The problem ▸
Write out exactly the lines of the entries below from the one holding "ring pip: (159, 121)" to the one holding "middle pip: (142, 94)", inclusive, and leave out all other lines.

[Records from a dataset]
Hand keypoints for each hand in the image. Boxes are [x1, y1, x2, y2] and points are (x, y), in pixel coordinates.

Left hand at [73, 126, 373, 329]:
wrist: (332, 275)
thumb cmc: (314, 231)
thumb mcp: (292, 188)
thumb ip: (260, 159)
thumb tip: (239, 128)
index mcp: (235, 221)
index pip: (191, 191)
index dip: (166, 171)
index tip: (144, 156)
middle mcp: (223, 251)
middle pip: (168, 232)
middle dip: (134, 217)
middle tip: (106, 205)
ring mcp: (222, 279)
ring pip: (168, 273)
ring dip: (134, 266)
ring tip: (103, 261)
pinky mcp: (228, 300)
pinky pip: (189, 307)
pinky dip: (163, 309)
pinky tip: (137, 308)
* * *
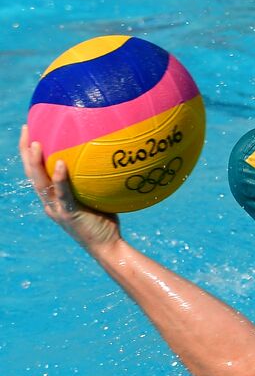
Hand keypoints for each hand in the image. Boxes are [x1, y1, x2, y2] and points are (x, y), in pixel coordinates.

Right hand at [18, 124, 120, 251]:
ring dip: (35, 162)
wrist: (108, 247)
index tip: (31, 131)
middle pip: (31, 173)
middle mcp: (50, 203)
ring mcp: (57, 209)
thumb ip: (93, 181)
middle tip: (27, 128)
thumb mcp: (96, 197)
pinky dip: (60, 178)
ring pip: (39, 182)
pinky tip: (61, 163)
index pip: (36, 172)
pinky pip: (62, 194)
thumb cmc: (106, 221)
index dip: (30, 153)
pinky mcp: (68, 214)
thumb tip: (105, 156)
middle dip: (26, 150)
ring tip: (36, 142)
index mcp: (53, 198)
* * *
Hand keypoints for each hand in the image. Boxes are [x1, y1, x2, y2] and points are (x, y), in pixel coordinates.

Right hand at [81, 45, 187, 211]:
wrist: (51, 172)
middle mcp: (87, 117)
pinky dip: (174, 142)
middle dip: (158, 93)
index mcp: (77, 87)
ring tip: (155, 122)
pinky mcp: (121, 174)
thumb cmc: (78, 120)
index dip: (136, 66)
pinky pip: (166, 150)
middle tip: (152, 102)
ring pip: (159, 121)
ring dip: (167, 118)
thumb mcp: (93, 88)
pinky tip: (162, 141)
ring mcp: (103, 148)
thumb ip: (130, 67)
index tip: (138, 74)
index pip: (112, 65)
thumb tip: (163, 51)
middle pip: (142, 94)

Your solution ▸
ring pip: (159, 121)
ring dip: (167, 118)
thumb mcp: (93, 88)
pinky tip: (162, 141)
ring mcp: (103, 148)
thumb ip: (130, 67)
index tip: (138, 74)
index pip: (112, 65)
thumb tip: (163, 51)
middle pip: (142, 94)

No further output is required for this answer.